Am I the onliest one who realizes human beings were meant to drop dead around age 35? Last week my intermittent lower back pain morphed into chronic unending agony. It hurt to stand up and I was walking like I had a load in my pants, George W. Bush-style. Off we trotted to my beloved Dr. Jeany Tay at South San Francisco Kaiser.
“Does it hurt here?” “Yes.” “Here?” “Yes.” “And here?” “YES, YES, YES.”
She proceeded to demonstrate my herniated disks and pinched nerves on various human body wall charts. My micro-tears had joined forces to create one jumbo tear. It turns out muscles don’t like being ripped up. Apparently, undigging my dog’s massive holes without squatting properly had not done a body good.

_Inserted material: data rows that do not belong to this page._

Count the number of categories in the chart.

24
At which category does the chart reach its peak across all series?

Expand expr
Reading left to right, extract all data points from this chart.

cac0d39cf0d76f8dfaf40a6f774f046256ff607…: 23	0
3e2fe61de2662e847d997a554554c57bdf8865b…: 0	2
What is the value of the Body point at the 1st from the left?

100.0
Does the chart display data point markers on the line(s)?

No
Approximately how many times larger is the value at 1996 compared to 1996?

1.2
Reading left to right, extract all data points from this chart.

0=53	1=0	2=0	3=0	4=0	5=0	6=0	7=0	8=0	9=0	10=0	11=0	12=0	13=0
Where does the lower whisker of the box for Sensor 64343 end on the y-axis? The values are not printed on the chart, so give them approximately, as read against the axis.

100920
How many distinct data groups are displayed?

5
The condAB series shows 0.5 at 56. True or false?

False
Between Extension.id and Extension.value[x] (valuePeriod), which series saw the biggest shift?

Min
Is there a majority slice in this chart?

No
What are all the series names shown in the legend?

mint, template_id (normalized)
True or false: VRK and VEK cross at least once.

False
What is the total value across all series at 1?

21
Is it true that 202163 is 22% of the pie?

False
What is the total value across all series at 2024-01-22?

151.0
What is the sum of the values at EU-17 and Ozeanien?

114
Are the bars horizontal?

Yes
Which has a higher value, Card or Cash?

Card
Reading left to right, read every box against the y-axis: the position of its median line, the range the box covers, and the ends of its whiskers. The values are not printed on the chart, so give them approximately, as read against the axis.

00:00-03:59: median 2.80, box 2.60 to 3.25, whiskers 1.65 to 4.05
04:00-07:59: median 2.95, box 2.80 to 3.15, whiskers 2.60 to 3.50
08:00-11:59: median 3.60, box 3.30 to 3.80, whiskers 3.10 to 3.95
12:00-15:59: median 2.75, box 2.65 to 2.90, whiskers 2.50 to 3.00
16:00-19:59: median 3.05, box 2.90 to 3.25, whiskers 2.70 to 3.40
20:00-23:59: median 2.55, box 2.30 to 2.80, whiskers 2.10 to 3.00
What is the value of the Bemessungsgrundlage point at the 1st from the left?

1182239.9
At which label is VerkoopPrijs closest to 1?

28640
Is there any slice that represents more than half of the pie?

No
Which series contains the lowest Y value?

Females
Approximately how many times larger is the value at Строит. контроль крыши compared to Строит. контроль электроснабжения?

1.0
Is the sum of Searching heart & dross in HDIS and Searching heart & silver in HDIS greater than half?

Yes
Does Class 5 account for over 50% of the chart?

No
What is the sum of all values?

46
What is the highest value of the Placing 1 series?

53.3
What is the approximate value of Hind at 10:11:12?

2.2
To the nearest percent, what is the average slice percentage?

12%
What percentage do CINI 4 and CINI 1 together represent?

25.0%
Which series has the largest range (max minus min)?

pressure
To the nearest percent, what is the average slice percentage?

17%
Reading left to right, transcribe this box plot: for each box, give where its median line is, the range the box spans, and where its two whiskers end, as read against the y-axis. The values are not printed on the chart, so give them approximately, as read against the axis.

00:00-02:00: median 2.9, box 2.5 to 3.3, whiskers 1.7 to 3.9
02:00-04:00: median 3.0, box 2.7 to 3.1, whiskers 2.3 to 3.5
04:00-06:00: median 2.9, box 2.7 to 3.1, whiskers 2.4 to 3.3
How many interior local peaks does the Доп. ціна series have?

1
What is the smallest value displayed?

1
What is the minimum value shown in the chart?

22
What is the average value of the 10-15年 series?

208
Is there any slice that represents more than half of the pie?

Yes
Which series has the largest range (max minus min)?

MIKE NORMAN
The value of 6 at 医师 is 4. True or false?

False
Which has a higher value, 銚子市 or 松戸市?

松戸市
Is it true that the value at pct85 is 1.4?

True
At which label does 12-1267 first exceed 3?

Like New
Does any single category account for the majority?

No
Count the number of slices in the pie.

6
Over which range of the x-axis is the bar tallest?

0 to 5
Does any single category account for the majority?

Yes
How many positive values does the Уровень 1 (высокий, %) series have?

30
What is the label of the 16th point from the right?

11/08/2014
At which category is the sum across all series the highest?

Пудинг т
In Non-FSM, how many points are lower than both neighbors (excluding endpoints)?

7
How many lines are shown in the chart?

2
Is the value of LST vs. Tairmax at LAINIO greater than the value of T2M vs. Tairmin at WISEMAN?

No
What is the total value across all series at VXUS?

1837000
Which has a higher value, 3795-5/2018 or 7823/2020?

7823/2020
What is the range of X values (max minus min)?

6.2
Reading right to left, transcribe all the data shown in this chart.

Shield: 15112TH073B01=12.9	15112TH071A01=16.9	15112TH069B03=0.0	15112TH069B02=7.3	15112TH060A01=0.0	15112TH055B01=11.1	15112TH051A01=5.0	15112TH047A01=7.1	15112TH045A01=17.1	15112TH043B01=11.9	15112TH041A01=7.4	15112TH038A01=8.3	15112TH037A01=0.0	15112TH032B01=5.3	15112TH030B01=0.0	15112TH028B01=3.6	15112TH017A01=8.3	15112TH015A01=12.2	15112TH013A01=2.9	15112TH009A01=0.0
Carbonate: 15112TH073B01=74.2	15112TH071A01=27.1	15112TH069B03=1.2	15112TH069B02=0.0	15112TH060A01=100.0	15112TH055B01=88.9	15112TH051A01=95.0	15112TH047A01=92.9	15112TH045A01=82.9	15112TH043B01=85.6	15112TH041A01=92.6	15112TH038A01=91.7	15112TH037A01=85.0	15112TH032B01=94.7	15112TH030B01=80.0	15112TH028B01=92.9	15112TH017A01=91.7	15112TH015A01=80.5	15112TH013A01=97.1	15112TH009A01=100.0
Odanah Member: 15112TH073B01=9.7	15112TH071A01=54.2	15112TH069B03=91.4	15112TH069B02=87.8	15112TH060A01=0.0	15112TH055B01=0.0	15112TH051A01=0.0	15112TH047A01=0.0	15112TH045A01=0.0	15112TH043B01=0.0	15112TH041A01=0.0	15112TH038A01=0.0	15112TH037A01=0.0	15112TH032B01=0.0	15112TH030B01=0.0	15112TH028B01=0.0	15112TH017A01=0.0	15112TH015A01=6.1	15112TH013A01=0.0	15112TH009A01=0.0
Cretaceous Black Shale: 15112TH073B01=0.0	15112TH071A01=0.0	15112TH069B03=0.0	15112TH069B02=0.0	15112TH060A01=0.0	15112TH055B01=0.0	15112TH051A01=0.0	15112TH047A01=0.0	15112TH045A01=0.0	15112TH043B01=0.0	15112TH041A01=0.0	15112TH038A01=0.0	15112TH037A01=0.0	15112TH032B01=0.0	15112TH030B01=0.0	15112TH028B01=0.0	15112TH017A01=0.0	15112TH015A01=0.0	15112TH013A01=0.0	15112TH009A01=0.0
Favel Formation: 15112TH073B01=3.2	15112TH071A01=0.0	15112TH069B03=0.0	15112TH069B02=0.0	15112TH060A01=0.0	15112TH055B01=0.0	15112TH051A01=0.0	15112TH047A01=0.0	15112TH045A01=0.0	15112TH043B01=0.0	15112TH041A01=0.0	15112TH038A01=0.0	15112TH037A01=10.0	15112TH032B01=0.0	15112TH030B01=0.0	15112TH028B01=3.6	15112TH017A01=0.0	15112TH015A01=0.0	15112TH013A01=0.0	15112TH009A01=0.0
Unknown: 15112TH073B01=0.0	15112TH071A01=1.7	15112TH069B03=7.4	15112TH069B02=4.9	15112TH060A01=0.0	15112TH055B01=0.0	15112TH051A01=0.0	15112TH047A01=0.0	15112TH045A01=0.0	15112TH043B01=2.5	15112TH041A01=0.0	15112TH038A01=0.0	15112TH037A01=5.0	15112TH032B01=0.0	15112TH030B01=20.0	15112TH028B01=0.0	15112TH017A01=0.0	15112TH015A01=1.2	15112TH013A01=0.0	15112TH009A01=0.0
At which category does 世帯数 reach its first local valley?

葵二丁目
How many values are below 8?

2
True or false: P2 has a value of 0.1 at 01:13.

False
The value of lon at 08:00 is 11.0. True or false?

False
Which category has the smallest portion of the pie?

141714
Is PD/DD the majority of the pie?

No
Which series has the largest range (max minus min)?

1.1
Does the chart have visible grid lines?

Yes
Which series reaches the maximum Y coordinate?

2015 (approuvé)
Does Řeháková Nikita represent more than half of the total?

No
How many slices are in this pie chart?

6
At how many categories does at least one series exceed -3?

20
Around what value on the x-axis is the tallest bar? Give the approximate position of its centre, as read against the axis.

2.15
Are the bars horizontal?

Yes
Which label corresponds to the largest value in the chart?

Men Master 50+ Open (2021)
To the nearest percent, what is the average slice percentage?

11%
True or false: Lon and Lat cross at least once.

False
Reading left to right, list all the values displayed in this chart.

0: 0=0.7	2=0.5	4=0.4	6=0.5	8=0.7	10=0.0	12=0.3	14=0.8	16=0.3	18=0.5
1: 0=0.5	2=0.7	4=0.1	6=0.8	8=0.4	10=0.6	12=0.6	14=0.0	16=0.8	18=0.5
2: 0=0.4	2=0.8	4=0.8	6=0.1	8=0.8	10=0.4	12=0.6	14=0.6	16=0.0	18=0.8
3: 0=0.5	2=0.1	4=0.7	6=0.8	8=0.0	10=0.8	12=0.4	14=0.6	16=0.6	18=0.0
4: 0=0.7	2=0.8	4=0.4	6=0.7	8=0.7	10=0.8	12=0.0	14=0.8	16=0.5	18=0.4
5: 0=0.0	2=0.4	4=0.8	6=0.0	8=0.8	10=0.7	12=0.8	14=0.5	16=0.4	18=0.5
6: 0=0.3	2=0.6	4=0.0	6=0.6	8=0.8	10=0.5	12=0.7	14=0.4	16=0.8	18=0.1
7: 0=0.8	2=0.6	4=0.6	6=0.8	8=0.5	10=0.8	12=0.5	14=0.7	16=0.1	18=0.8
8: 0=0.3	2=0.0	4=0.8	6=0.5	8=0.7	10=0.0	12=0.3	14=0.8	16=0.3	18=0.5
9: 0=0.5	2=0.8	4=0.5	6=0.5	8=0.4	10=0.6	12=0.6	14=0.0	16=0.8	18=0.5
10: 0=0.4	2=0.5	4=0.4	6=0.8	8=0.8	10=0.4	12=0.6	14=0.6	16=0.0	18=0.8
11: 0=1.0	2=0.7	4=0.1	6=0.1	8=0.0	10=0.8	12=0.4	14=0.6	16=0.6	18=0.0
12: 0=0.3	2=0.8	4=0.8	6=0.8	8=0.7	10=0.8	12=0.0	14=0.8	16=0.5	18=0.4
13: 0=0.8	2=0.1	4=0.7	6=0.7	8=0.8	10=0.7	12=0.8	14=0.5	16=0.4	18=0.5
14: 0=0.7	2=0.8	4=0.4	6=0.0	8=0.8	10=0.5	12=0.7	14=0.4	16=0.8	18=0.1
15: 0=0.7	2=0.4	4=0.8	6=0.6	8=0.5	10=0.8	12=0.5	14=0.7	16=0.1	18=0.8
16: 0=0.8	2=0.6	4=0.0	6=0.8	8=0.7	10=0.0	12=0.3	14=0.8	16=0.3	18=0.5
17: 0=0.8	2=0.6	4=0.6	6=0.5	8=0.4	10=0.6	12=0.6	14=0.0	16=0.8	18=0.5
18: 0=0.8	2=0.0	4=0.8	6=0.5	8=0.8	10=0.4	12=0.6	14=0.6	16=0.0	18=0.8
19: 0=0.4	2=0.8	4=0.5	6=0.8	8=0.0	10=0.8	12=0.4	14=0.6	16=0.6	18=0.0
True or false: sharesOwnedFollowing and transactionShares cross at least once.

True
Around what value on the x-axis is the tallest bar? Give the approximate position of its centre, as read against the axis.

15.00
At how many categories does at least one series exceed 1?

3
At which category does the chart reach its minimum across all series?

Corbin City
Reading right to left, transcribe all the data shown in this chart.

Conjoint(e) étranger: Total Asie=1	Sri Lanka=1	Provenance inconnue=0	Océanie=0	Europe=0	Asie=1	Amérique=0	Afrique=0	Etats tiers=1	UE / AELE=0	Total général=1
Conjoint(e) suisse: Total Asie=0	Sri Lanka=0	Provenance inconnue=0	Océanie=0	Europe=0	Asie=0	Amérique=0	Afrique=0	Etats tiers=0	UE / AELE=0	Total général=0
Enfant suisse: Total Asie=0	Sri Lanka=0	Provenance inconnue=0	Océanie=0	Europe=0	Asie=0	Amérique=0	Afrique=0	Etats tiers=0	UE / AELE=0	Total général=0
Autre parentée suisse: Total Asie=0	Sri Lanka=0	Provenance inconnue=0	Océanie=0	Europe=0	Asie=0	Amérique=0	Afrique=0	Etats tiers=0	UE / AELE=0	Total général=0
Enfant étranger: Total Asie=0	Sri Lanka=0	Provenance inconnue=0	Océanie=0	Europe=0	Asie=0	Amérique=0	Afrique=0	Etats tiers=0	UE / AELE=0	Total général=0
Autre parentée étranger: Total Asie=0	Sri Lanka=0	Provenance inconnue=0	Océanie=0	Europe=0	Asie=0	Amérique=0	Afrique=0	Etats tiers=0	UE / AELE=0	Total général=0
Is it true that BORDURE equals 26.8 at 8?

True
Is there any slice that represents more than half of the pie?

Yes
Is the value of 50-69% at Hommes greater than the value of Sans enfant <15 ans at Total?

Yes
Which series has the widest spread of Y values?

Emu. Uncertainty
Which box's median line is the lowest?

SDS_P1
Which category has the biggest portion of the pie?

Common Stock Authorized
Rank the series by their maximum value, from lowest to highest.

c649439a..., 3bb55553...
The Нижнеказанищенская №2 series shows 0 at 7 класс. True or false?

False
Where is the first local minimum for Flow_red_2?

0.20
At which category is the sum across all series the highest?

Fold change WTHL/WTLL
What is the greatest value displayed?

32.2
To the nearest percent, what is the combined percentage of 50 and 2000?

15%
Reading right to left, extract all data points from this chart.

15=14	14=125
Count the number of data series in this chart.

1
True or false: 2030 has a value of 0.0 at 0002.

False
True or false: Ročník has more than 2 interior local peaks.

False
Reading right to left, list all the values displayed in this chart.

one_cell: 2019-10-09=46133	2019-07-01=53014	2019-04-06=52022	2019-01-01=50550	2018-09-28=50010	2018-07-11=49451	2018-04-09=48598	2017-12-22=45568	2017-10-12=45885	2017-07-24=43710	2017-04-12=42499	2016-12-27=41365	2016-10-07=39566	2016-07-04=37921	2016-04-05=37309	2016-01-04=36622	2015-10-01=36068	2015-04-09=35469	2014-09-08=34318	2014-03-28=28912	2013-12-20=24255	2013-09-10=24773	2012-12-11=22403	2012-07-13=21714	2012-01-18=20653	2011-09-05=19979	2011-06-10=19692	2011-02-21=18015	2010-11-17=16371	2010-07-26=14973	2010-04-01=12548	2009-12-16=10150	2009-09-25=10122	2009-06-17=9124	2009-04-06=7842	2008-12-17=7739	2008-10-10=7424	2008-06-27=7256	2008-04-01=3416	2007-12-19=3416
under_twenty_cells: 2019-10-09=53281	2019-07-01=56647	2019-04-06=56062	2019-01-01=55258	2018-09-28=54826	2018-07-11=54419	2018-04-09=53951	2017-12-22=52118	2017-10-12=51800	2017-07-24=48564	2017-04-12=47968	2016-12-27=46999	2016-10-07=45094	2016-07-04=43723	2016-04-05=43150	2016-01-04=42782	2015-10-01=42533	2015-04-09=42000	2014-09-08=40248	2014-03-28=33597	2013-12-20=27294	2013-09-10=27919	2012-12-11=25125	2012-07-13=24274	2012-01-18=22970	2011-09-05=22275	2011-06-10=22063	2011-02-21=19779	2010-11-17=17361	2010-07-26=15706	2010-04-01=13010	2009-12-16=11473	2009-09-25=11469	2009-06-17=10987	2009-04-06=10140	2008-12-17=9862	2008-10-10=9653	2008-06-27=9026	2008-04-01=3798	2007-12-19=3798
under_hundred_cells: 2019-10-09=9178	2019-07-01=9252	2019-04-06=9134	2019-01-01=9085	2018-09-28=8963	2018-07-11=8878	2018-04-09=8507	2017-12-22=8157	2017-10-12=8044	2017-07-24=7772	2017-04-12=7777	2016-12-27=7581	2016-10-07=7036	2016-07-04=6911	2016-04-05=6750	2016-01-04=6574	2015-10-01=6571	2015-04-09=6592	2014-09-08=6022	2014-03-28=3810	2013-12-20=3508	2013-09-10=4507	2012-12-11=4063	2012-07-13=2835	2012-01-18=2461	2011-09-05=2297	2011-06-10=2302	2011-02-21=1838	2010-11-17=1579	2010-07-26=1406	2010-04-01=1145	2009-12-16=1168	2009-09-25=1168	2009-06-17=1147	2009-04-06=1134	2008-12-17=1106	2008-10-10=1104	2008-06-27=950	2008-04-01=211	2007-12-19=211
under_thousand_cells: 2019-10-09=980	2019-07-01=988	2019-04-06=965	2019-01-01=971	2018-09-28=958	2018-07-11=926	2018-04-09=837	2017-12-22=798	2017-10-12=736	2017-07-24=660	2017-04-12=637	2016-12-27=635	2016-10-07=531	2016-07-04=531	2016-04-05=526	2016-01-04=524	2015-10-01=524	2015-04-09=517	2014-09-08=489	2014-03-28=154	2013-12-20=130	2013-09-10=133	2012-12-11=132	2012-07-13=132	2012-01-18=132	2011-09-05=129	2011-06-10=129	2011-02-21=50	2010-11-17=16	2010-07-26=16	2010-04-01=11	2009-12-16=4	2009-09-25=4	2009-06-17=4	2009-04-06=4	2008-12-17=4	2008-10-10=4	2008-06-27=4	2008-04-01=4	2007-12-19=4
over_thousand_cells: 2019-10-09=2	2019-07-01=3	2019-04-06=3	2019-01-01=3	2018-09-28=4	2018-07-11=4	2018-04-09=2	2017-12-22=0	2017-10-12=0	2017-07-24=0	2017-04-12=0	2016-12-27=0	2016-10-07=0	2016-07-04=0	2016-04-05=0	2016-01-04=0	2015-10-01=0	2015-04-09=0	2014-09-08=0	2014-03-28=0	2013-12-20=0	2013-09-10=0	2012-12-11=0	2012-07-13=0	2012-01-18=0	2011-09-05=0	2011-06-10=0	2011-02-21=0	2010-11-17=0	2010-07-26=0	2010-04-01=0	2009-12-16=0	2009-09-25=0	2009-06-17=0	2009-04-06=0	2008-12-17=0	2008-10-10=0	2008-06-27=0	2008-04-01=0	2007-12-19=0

At least I didn’t have shooting pains down my legs or numbness of the feet. She warned me that if I couldn’t pee or lost feeling in my anus, I should proceed directly to the ER. All righty, then.
And then she uttered the magic words: Bed Rest. For at least three days. No lifting. No exercise. No shoveling. I was made for this. Not to brag, but my DVR is down to 0% and I have reread Gone With the Wind. (I’m not kidding. All 959 pages of the new edition with an introduction by Pat Conroy.) No idler, I.
Of course, my male nurse Florenz Nightingale, better known as the Lord & Master, had the – how shall I put it? – balls to suggest a little roll in the hay as he perfected his lurch and stop driving method on the way home from the doctor’s office. One rain check coming right up, Bub. (Trust me, he collected as soon as humanly possible. I don’t know whether I should be flattered or enraged.)
When I was in college I had a violently positive reaction to that little circle of pin pricks on the inner wrist for tuberculosis. Next thing I knew the State of Massachusetts insisted on stamping out the dormant TB germs in my lungs lest I flower into full coughing mode. The year long program consisted of pills and x-rays issued to a passel of drunkards and sweet little me. I’d rather have taken the cure at Baden Baden.
Around that same time, I became incensed watching the evening news when they announced that German measles had been conquered. Excuse me? I enjoyed a glorious, pain free two weeks at home during third grade courtesy of those teutonic measles and some follow-up malady called the Echo Virus. “That’s criminal,” I sputtered, “that was the best disease I ever had!”
The fact is I cannot wait to be laid up for good. I’m gonna make a happy old broad. A bed, a book, a television – bliss. Jewish Home for the Aged, here I come.